#### DATA FOR THIS TASK

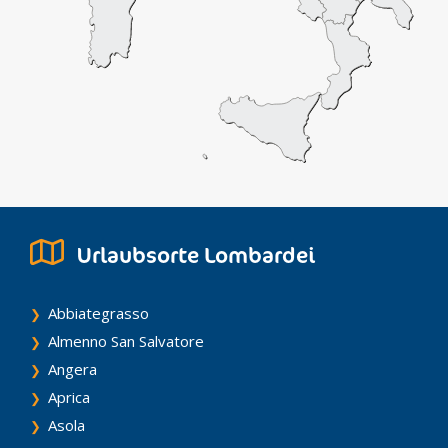
Urlaubsorte Lombardei
Abbiategrasso
Almenno San Salvatore
Angera
Aprica
Asola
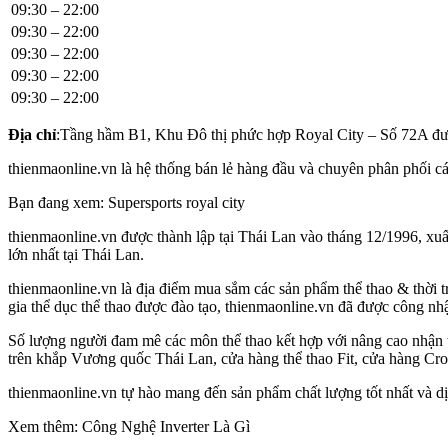
09:30 – 22:00
09:30 – 22:00
09:30 – 22:00
09:30 – 22:00
09:30 – 22:00
Địa chỉ
:Tầng hầm B1, Khu Đô thị phức hợp Royal City – Số 72A 
thienmaonline.vn là hệ thống bán lẻ hàng đầu và chuyên phân phối các
Bạn đang xem: Supersports royal city
thienmaonline.vn được thành lập tại Thái Lan vào tháng 12/1996, xuất
lớn nhất tại Thái Lan.
thienmaonline.vn là địa điểm mua sắm các sản phẩm thể thao & thời t
gia thể dục thể thao được đào tạo, thienmaonline.vn đã được công nhậ
Số lượng người đam mê các môn thể thao kết hợp với nâng cao nhận 
trên khắp Vương quốc Thái Lan, cửa hàng thể thao Fit, cửa hàng Cr
thienmaonline.vn tự hào mang đến sản phẩm chất lượng tốt nhất và d
Xem thêm: Công Nghệ Inverter Là Gì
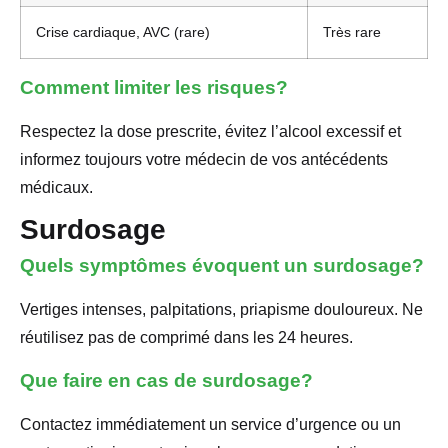
Crise cardiaque, AVC (rare)
Très rare
Comment limiter les risques?
Respectez la dose prescrite, évitez l’alcool excessif et
informez toujours votre médecin de vos antécédents
médicaux.
Surdosage
Quels symptômes évoquent un surdosage?
Vertiges intenses, palpitations, priapisme douloureux. Ne
réutilisez pas de comprimé dans les 24 heures.
Que faire en cas de surdosage?
Contactez immédiatement un service d’urgence ou un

########

* [HOW TO COMPLETE THIS TASK]:
Reply with one number, the count of lines in the preceding listing that hold the string "lượng".

* [ANSWER FOR THE TASK]:
2